ABSTRACT

The dissipative nature of structure evolution in granular media prompts the origins of many of the distinctive behavioural characteristics observed in such materials. When frictional sliding occurs, due to Coulomb criterion, a non-smooth relation governs the local force and displacement at a contact and as such, the rate at which a particle is sliding may not be explicitly expressed as a function of applied forces. Hence, even though stress/force and strain/displacement relations are established through homogenization from microscopic to macroscopic level, the missing link between force/deformation at particle scale prevents the writing of a constitutive expression at macroscopic level. Accordingly, other consistency equations should be established for the granular assembly to account for this missing link. These extra relations are also required since the description of microstructural characteristics involves more parameters than those concerned at macroscopic scale. A conversion between these two scales can only be developed if enough equations, in addition to those available from homogenization method, are provided.

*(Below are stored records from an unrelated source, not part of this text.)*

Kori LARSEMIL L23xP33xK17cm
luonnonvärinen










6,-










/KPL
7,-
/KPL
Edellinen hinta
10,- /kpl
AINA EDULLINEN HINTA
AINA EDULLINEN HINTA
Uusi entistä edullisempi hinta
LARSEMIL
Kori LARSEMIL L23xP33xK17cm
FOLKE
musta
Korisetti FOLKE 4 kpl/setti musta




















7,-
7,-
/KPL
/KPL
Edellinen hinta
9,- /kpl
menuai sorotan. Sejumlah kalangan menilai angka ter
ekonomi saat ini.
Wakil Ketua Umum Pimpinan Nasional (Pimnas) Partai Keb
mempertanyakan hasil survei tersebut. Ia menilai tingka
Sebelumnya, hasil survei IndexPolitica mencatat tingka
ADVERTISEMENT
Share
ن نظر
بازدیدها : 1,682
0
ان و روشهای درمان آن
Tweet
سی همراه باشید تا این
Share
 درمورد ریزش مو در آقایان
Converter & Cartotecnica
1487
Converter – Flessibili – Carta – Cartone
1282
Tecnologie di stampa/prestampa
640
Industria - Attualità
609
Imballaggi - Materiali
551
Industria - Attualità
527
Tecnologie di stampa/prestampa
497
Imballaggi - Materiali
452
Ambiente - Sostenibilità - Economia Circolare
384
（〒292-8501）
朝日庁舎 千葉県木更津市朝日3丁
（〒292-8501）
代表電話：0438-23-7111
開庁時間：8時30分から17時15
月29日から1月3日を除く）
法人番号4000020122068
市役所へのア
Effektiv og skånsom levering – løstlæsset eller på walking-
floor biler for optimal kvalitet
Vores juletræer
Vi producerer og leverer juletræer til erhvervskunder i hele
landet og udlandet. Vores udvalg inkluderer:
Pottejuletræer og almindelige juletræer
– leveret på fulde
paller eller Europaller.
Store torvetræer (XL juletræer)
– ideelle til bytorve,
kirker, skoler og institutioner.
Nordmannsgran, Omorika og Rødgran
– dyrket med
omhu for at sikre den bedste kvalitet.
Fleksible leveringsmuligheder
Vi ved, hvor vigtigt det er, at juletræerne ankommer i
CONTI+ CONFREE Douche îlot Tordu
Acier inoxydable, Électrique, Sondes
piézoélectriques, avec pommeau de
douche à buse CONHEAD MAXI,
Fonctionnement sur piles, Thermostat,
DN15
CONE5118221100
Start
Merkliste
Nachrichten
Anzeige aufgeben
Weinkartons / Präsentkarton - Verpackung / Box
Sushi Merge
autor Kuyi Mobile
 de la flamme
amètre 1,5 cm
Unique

This paper deals with the preservation of energy across the microand macro-scales as one of the consistency equations postulating that for an assembly of rigid particles in quasi-static regime, the external energy transmitted into the sample at its boundaries fully translate into internal dissipation at sliding contacts. Assuming the coaxiality between strain increments and stress, it is shown that if a plastic potential for such material were to exist, it would be derived from microstructural evolutions. In this study, the explicit form of such a plastic potential function for the 2D case has been formulated

and its validity has been investigated through Discrete Element simulation.